I knew when she was done by the embrace she offered, her arms slid around my neck from behind as she pressed her cheek carefully to mine then let go. I stayed still, for risking a nick from my horns was not something I wished for her. She got up and sat beside me to bask in the sun.
“You truly wish me to stay?”
She turned a sidelong glance my way when I asked the question, a brow arched with subtle amusement. She said nothing, though.
“I think I’m ready.”
That made her smile as she nodded, just once. How I loved when she smiled. She got to her feet and held out a hand in offer to help me up. I chuckled and accepted her hand though I needed little assistance. The tug drew her towards me and left us bumping together once I was on my feet, my arms instinctively around her to help steady her against my chest as she looked up at me.
I’ve told you about her eyes before, I know, and I likely will again. That blue, with that delicate ring of silver in the center, it was so pure. That knowing that lived in her, it shone so clearly through them. That trusting gaze, warmed with humor yet tinged with sorrow, and I wanted to stare into it forever. I brushed back a tendril of hair from her brow as she looked up at me, possessed by a yearning that scared me more than any monster I had before faced. My fingers curled under her chin of their own accord, under the command of something other than myself, but when she answered the touch by lifting her chin in encouragement I stepped away.
It probably hurt her when I stepped away. She’d never say so but how could it not? I could not breathe as I turned away and clutched my chest. I closed my eyes and focused on the flowers.
Lavender, honeysuckle…
She stepped up behind me and hugged me gently. Her cheek rested between my shoulder blades as I trembled and fought for air, for clarity, for a sign from a god.
Lavender, honeysuckle, apple blossoms, cedar and wood smoke. Her.
“This might be a mistake,” I did not open my eyes as I spoke.

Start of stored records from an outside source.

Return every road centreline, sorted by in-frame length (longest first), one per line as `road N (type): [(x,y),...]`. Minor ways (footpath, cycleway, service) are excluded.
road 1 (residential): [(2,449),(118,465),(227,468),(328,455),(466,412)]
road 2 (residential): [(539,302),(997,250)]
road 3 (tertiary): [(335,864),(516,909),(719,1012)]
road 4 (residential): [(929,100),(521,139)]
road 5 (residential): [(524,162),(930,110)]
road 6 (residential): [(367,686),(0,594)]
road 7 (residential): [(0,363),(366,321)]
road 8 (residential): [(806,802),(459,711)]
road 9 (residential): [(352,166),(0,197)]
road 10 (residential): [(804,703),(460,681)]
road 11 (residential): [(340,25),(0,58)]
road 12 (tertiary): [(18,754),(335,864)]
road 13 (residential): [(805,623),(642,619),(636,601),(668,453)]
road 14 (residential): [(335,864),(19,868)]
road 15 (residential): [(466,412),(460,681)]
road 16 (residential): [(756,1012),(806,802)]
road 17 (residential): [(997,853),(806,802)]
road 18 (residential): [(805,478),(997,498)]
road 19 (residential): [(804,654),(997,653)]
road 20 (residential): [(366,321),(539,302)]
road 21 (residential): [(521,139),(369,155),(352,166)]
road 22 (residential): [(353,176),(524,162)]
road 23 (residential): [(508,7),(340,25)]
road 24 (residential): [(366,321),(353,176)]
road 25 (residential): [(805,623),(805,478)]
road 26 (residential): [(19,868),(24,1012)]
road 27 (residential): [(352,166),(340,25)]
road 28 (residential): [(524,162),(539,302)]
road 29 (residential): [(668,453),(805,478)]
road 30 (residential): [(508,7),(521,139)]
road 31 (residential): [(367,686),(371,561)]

She said nothing. She only listened.
“Don’t let me ruin your life, Ena.”
Her arms tightened but she held her tongue still. I felt her press a kiss to my back through my shirt. It broke something in me. That ship, free of its mooring, could be as dangerous as a carelessly wielded sledgehammer or as harmless as a childhood toy in a tub. Which was I going to be?
“I’ll go work on supper.”
She gently let me go, the feel of her fingers as she brushed my hips as searing as flame. I held a hand to my chest again and willed my heart to slow. I did not dare look back at her, too cowardly as I feared seeing pain or regret on features I was so fond of.
“I’ll be here, when you’re ready.”
Her soft words, her steady and patient voice, I did not know what to say. I lowered my head as I nodded and left to return to the cottage.
Now, I could go on and on telling you the boring details of what I cooked and what else that night entailed but I think this time I will spare you that. This time I will leave you to consider how frightening vulnerability is when you do not feel worthy. What becomes of a ship finally free of the wrong mooring and left alone at sea? Maybe we’ll explore that another day.